| 試してみよう |
以下の拉致被害者救出をめぐる国際セミナー報告を、一字一句変えずに全文書き写してください。

緊迫する北朝鮮情勢のもとで拉致被害者救出を考える?国際セミナー報告4(2017/12/21)
★☆救う会全国協議会ニュース★☆(2017.12.21)
■緊迫する北朝鮮情勢のもとで拉致被害者救出を考える?国際セミナー報告
◆日本という国にゆがみ、弱みがある
古森義久(ジャーナリスト、麗澤大学特別教授)
北朝鮮に拉致されたままの同朋の悲劇、その帰りを待ちわびておられるご家族
の方々の苦しみ、これが国際的に今ほど幅広く認知されるようになったのは初め
てだと思います。40年間で最も国際的な関心、国際的な論議が高まった時期だ
と思います。
特にわが同盟国であるアメリカ、北朝鮮が最も気にかける国であるアメリカで
の日本人拉致事件に関する認識も、これまでになく最も高まった。しかも、同情、
憤慨という言葉で表現できるような反応が明らかになってきた。
これは核兵器やミサイルへの反応とは違って、アメリカ側での人間の心とか感
情に通じる反響、同情だと言えます。
しかしその一方、なぜ事件発生から40年も経ってからやっと国際的関心が高
まるようになったのか。この点にこそ、この悲劇の特殊な複雑さが現れていると
思います。
特に日本にとって、国家的関心事と言っても結果的な関心事であるこの悲劇を、
なぜもっと早く国際的な関心事にできなかったのか。あるいは解決することがで
きなかったのか。こういう点にも、日本という国のゆがみとか弱みというものが、
ある部分証明されているように思われるわけです。
◆いつの時代でも、アメリカの動向が北朝鮮にとって重みを持つ
私自身は、ワシントン収財の記者として、日本人拉致事件に対するアメリカの
反応に触れるようになってからもう20年くらい経ちます。報道で取り組むよう
になった。

| 入力データ |
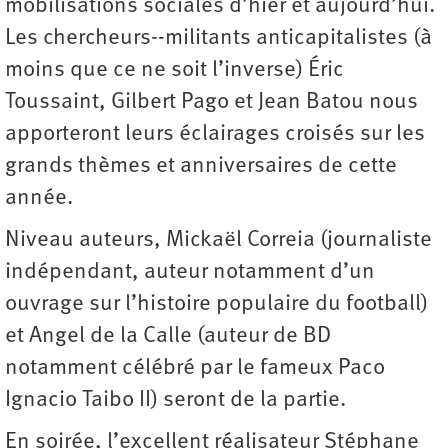
mobilisations sociales d’hier et aujourd’hui.
Les chercheurs--militants anticapitalistes (à
moins que ce ne soit l’inverse) Éric
Toussaint, Gilbert Pago et Jean Batou nous
apporteront leurs éclairages croisés sur les
grands thèmes et anniversaires de cette
année.
Niveau auteurs, Mickaël Correia (journaliste
indépendant, auteur notamment d’un
ouvrage sur l’histoire populaire du football)
et Angel de la Calle (auteur de BD
notamment célébré par le fameux Paco
Ignacio Taibo II) seront de la partie.
En soirée, l’excellent réalisateur Stéphane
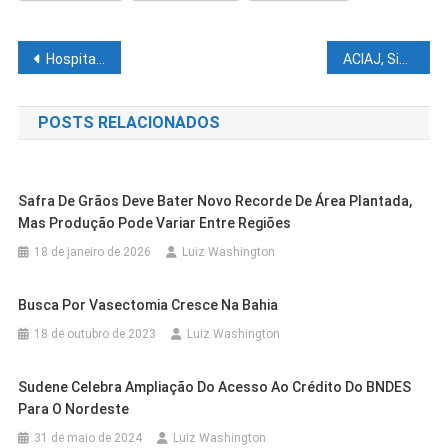
Navegação
Hospital Dom Malan em Petrolina registra aumento no número de cirurgias realizadas no mês de junho
ACIAJ, Sindilojas e CDL parabenizam os mais de 230 mil juazeirenses pelos seus 146 anos de história
de
POSTS RELACIONADOS
Post
Safra De Grãos Deve Bater Novo Recorde De Área Plantada,
Mas Produção Pode Variar Entre Regiões
18 de janeiro de 2026
Luiz Washington
Busca Por Vasectomia Cresce Na Bahia
18 de outubro de 2023
Luiz Washington
Cidades
Juazeiro
Sudene Celebra Ampliação Do Acesso Ao Crédito Do BNDES
Juazeiro Celebra 20 Anos Da Lei Maria
Para O Nordeste
Da Penha Com Carreata Educativa E
Cidades
Juazeiro
31 de maio de 2024
Luiz Washington
Cidades
Juazeiro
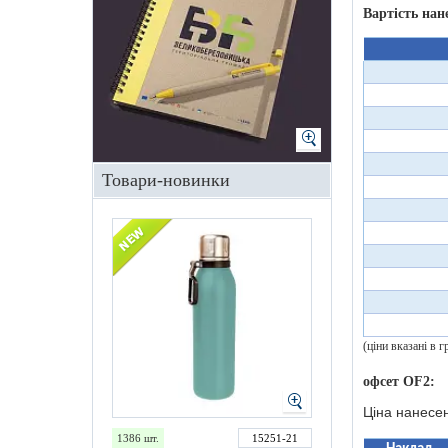
Вартість нан
Товари-новинки
(ціни вказані в
офсет OF2:
Ціна нанесе
1386 шт.
15251-21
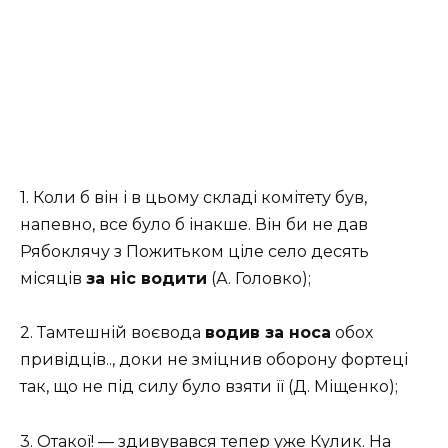
1. Коли б він і в цьому складі комітету був,
напевно, все було б інакше. Він би не дав
Рябоклячу з Пожитьком ціле село десять
місяців
за ніс водити
(А. Головко);
2. Тамтешній воєвода
водив за носа
обох
привідців.., доки не зміцнив оборону фортеці
так, що не під силу було взяти її (Д. Міщенко);
3. Отакої! — здивувався тепер уже Кулик. На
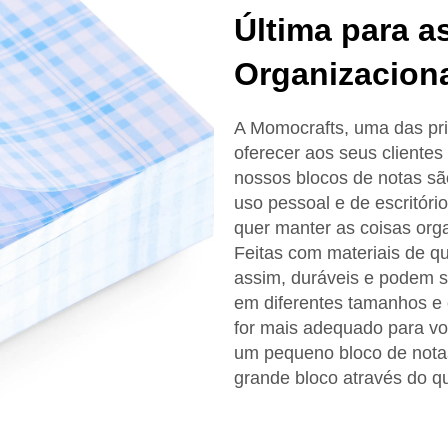
Última para 
Organizacion
A Momocrafts, uma das pri
oferecer aos seus cliente
nossos blocos de notas sã
uso pessoal e de escritóri
quer manter as coisas org
Feitas com materiais de qu
assim, duráveis e podem s
em diferentes tamanhos e 
for mais adequado para vo
um pequeno bloco de notas
grande bloco através do 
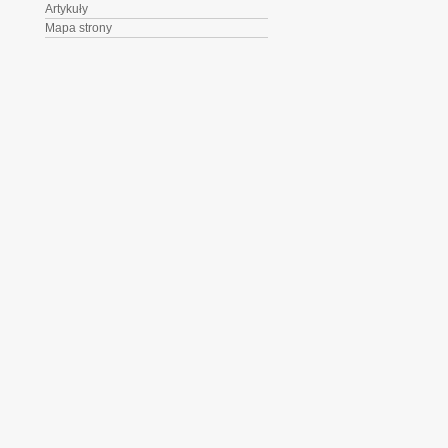
Artykuły
Mapa strony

| 本課題の解答 |
緊迫する北朝鮮情勢のもとで拉致被害者救出を考える?国際セミナー報告4(2017/12/21)
★☆救う会全国協議会ニュース★☆(2017.12.21)
■緊迫する北朝鮮情勢のもとで拉致被害者救出を考える?国際セミナー報告
◆日本という国にゆがみ、弱みがある
古森義久(ジャーナリスト、麗澤大学特別教授)
北朝鮮に拉致されたままの同朋の悲劇、その帰りを待ちわびておられるご家族
の方々の苦しみ、これが国際的に今ほど幅広く認知されるようになったのは初め
てだと思います。40年間で最も国際的な関心、国際的な論議が高まった時期だ
と思います。
特にわが同盟国であるアメリカ、北朝鮮が最も気にかける国であるアメリカで
の日本人拉致事件に関する認識も、これまでになく最も高まった。しかも、同情、
憤慨という言葉で表現できるような反応が明らかになってきた。
これは核兵器やミサイルへの反応とは違って、アメリカ側での人間の心とか感
情に通じる反響、同情だと言えます。
しかしその一方、なぜ事件発生から40年も経ってからやっと国際的関心が高
まるようになったのか。この点にこそ、この悲劇の特殊な複雑さが現れていると
思います。
特に日本にとって、国家的関心事と言っても結果的な関心事であるこの悲劇を、
なぜもっと早く国際的な関心事にできなかったのか。あるいは解決することがで
きなかったのか。こういう点にも、日本という国のゆがみとか弱みというものが、
ある部分証明されているように思われるわけです。
◆いつの時代でも、アメリカの動向が北朝鮮にとって重みを持つ
私自身は、ワシントン収財の記者として、日本人拉致事件に対するアメリカの
反応に触れるようになってからもう20年くらい経ちます。報道で取り組むよう
になった。